2) Nowhere in this book does Rob Bell state or imply that ALL people who ever lived will “go to Heaven” and that nobody will “go to Hell”. I fear that anyone who is saying these things in criticism of the book simply has not read it, or has badly, badly misunderstood (perhaps willfully) his entire point.
I don’t say those things out of a need to “defend” or “justify” the fact that I loved this book. I say them because I’m afraid that a lot of people—Christians—immediately shut their ears and stop listening to what you have to say when you say you like Rob Bell, and I really want you to give him a fair shake. Don’t you hate it when someone hears that you are a Christian and immediately makes all kinds of assumptions about you? That sword cuts both ways.
You don’t have to agree with Rob Bell. You are totally free to think he is 100% wrong. Just don’t condemn him as a heretic for discussing the issue. Remember the Pharisees!
One of the things I love most about the book is that he has taken concepts that I have struggled to explain to others many times, and sheds light on them in such a simple way. Reading this book was one of those rare times when I kept saying to myself “This is exactly what I’ve believed and apprehended all along, yet I could never quite find the right words.” C.S. Lewis is one of the only other writers who has ever done that for me—take immensely complex subjects and transform them into ideas so easily understood that you marvel at how you never thought of that before.
Not that Bell provides tidy, bow-tied answers to the questions of Heaven and Hell, and “the fate of every person who ever lived.” In fact, in many ways he raises even more questions. More on that later.
The sad fact is that a staggering number of people who follow Jesus and claim to love the Bible have their theology all messed up when it comes to the afterlife.
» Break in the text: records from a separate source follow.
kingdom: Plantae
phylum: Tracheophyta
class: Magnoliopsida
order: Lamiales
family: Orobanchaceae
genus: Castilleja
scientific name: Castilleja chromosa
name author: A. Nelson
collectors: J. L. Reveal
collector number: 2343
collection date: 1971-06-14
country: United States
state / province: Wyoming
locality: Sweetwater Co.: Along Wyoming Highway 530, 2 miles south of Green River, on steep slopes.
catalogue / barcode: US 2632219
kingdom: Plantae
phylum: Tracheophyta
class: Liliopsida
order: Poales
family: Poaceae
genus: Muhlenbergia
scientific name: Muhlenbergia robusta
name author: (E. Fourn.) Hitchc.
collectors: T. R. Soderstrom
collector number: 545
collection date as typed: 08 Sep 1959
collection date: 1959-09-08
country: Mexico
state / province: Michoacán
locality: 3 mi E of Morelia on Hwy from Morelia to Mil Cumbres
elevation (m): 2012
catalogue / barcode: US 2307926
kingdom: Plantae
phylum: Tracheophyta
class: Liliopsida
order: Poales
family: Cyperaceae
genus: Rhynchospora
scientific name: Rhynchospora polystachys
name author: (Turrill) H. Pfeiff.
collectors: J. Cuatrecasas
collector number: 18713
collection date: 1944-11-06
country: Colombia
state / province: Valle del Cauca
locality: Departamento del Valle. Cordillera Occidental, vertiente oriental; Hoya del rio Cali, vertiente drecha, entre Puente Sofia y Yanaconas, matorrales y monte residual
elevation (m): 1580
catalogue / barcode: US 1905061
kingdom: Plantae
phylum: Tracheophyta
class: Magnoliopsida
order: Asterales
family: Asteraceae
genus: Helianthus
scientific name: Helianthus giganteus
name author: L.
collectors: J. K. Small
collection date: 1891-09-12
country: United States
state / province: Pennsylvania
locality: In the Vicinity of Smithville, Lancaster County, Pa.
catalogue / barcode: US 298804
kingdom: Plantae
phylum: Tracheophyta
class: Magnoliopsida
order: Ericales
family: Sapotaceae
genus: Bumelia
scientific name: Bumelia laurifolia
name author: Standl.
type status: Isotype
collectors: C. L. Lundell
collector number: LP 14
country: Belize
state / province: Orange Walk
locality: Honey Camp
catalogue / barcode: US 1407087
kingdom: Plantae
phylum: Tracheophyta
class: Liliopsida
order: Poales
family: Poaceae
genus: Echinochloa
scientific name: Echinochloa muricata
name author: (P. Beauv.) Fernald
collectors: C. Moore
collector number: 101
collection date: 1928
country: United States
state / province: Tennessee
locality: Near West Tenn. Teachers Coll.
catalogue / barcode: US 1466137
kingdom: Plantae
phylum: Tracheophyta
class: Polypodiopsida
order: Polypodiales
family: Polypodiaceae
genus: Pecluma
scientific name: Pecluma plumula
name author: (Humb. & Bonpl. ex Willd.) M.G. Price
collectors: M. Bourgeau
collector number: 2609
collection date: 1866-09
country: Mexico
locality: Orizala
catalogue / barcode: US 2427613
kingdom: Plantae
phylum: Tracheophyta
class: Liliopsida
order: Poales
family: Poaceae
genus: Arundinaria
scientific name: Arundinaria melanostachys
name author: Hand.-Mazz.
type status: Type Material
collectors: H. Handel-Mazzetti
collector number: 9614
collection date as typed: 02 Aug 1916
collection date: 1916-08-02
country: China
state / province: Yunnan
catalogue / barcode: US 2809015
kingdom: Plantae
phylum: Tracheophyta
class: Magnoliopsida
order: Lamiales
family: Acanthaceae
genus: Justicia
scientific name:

I really don’t have an idea where it all comes from, but for some reason most everyone’s idea is that Heaven and Hell are spiritual places that our souls go to after death and and that this is how you will spend all eternity.
Did you know that’s not what the Bible teaches?
What we think of as “Heaven” today is only a temporary place, and there is even some biblical evidence that everyone including Jesus-followers will not even be conscious as a spirit until Jesus comes back. I don’t particularly lean that way myself, but there are verses to support that idea.
Let me be clear on what I do know. You are not going to spend all of eternity as a soul with no body.
The Bible is crystal-clear on this fact. The redeemed universe is going to be a PHYSICAL universe. Just like the one we now live in, but more. Better. The way it was intended to be. This isn’t even a “hidden teaching” of the Bible. It’s plain as day. Do you really think God made this universe—which he called good— just to vaporize it once it’s used up?
Where is there any place anywhere in the Bible in which God operates like that?
No, God has never been a God who gives up on what He created just because it becomes used and abused. Including you.
Ever since the very beginning, God has taken dirty rags and made them white as snow. He has taken leaky pens and written majestic poetry. He has taken broken instruments and played glorious music.
God is the master weaver, able to take the black threads of life’s tapestry and weave them into a beautiful, redeemed whole. He takes lives of destruction and turns them into vessels of love.
Our God is not a “throwaway” God.
Truth poorly defended loses not its truthfulness;
Falsehood aptly defended loses not it’s falsity.